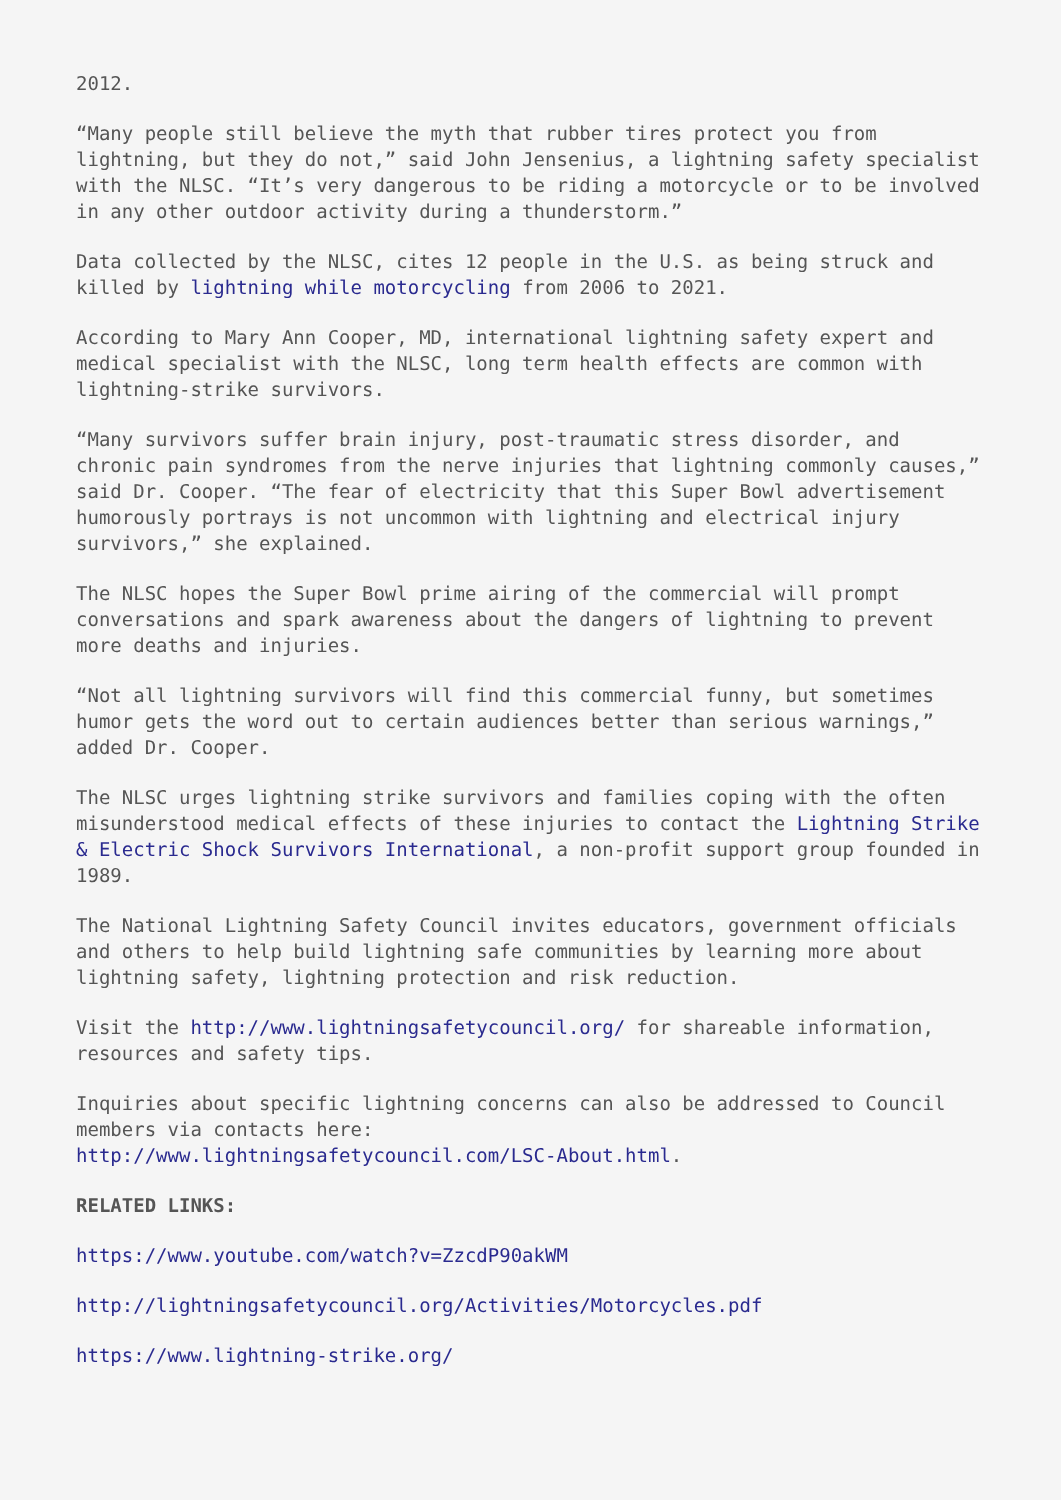2012.
“Many people still believe the myth that rubber tires protect you from lightning, but they do not,” said John Jensenius, a lightning safety specialist with the NLSC. “It’s very dangerous to be riding a motorcycle or to be involved in any other outdoor activity during a thunderstorm.”
Data collected by the NLSC, cites 12 people in the U.S. as being struck and killed by lightning while motorcycling from 2006 to 2021.
According to Mary Ann Cooper, MD, international lightning safety expert and medical specialist with the NLSC, long term health effects are common with lightning-strike survivors.
“Many survivors suffer brain injury, post-traumatic stress disorder, and chronic pain syndromes from the nerve injuries that lightning commonly causes,” said Dr. Cooper. “The fear of electricity that this Super Bowl advertisement humorously portrays is not uncommon with lightning and electrical injury survivors,” she explained.
The NLSC hopes the Super Bowl prime airing of the commercial will prompt conversations and spark awareness about the dangers of lightning to prevent more deaths and injuries.
“Not all lightning survivors will find this commercial funny, but sometimes humor gets the word out to certain audiences better than serious warnings,” added Dr. Cooper.
The NLSC urges lightning strike survivors and families coping with the often misunderstood medical effects of these injuries to contact the Lightning Strike & Electric Shock Survivors International, a non-profit support group founded in 1989.
The National Lightning Safety Council invites educators, government officials and others to help build lightning safe communities by learning more about lightning safety, lightning protection and risk reduction.
Visit the http://www.lightningsafetycouncil.org/ for shareable information, resources and safety tips.
Inquiries about specific lightning concerns can also be addressed to Council members via contacts here:
http://www.lightningsafetycouncil.com/LSC-About.html.
RELATED LINKS:
https://www.youtube.com/watch?v=ZzcdP90akWM
http://lightningsafetycouncil.org/Activities/Motorcycles.pdf
https://www.lightning-strike.org/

━━━━━━━━

All that is wanted is the run of lines from the start of the material through the line that holds "According to Mary", retyped exactly, with no pictures.

- [ANSWER BELOW]
2012.
“Many people still believe the myth that rubber tires protect you from lightning, but they do not,” said John Jensenius, a lightning safety specialist with the NLSC. “It’s very dangerous to be riding a motorcycle or to be involved in any other outdoor activity during a thunderstorm.”
Data collected by the NLSC, cites 12 people in the U.S. as being struck and killed by lightning while motorcycling from 2006 to 2021.
According to Mary Ann Cooper, MD, international lightning safety expert and medical specialist with the NLSC, long term health effects are common with lightning-strike survivors.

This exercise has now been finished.